GOAL OF THE EXERCISE |
Return the whole of the data exactly.

RECORDS SHOWN |
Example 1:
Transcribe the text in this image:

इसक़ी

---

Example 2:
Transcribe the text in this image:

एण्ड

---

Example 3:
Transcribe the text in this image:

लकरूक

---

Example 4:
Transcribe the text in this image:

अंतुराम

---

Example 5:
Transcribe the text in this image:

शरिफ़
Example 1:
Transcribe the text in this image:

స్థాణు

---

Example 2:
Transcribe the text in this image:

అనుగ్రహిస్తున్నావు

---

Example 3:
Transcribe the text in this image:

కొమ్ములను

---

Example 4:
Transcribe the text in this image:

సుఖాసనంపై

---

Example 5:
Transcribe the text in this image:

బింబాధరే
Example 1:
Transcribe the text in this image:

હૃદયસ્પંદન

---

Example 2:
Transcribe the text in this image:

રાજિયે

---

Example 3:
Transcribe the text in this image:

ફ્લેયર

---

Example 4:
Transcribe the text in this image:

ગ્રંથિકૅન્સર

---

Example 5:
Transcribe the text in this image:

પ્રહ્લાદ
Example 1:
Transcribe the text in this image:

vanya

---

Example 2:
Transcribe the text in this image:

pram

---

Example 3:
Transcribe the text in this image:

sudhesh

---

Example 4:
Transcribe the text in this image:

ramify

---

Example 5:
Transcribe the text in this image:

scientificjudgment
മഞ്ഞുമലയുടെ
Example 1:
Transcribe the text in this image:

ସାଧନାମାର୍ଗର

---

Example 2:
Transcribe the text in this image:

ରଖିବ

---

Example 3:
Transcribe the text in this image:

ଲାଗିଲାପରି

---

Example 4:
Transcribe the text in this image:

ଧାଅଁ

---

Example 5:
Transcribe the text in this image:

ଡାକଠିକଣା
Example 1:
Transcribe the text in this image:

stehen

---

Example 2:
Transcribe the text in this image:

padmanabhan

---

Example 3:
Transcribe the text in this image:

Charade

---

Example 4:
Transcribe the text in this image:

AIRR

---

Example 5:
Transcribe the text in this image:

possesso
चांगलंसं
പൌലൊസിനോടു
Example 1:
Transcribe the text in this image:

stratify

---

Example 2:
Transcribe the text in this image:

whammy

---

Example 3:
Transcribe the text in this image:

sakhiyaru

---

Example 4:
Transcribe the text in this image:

REPLY TO THE EXERCISE |
Example 1:
Transcribe the text in this image:

इसक़ी

---

Example 2:
Transcribe the text in this image:

एण्ड

---

Example 3:
Transcribe the text in this image:

लकरूक

---

Example 4:
Transcribe the text in this image:

अंतुराम

---

Example 5:
Transcribe the text in this image:

शरिफ़
Example 1:
Transcribe the text in this image:

స్థాణు

---

Example 2:
Transcribe the text in this image:

అనుగ్రహిస్తున్నావు

---

Example 3:
Transcribe the text in this image:

కొమ్ములను

---

Example 4:
Transcribe the text in this image:

సుఖాసనంపై

---

Example 5:
Transcribe the text in this image:

బింబాధరే
Example 1:
Transcribe the text in this image:

હૃદયસ્પંદન

---

Example 2:
Transcribe the text in this image:

રાજિયે

---

Example 3:
Transcribe the text in this image:

ફ્લેયર

---

Example 4:
Transcribe the text in this image:

ગ્રંથિકૅન્સર

---

Example 5:
Transcribe the text in this image:

પ્રહ્લાદ
Example 1:
Transcribe the text in this image:

vanya

---

Example 2:
Transcribe the text in this image:

pram

---

Example 3:
Transcribe the text in this image:

sudhesh

---

Example 4:
Transcribe the text in this image:

ramify

---

Example 5:
Transcribe the text in this image:

scientificjudgment
മഞ്ഞുമലയുടെ
Example 1:
Transcribe the text in this image:

ସାଧନାମାର୍ଗର

---

Example 2:
Transcribe the text in this image:

ରଖିବ

---

Example 3:
Transcribe the text in this image:

ଲାଗିଲାପରି

---

Example 4:
Transcribe the text in this image:

ଧାଅଁ

---

Example 5:
Transcribe the text in this image:

ଡାକଠିକଣା
Example 1:
Transcribe the text in this image:

stehen

---

Example 2:
Transcribe the text in this image:

padmanabhan

---

Example 3:
Transcribe the text in this image:

Charade

---

Example 4:
Transcribe the text in this image:

AIRR

---

Example 5:
Transcribe the text in this image:

possesso
चांगलंसं
പൌലൊസിനോടു
Example 1:
Transcribe the text in this image:

stratify

---

Example 2:
Transcribe the text in this image:

whammy

---

Example 3:
Transcribe the text in this image:

sakhiyaru

---

Example 4:
Transcribe the text in this image:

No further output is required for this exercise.